┌──
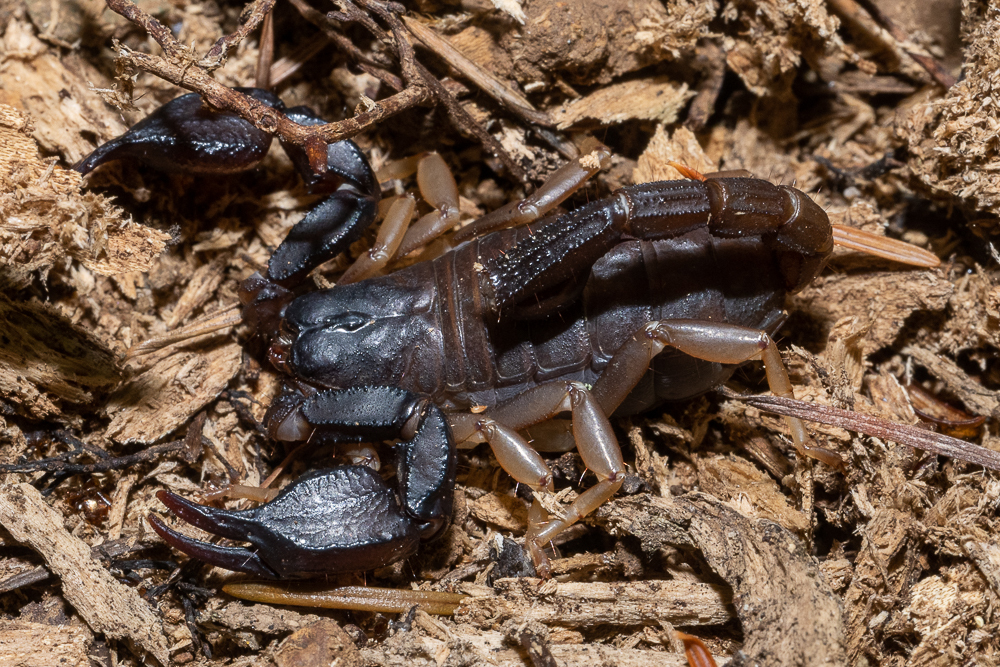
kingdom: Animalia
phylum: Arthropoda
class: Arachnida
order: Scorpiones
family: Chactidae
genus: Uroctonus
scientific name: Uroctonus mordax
└──
┌──
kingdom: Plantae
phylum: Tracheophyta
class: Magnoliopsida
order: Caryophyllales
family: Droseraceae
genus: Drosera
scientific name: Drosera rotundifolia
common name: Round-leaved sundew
└──
» **Polecenie**: Przepisz bez żadnych zmian wszystko od wiersza z „class: Magnoliopsida” w dół do wiersza z „common name: Round-leaved sundew”, łącznie z tymi dwoma.

» **Odpowiedź**:
class: Magnoliopsida
order: Caryophyllales
family: Droseraceae
genus: Drosera
scientific name: Drosera rotundifolia
common name: Round-leaved sundew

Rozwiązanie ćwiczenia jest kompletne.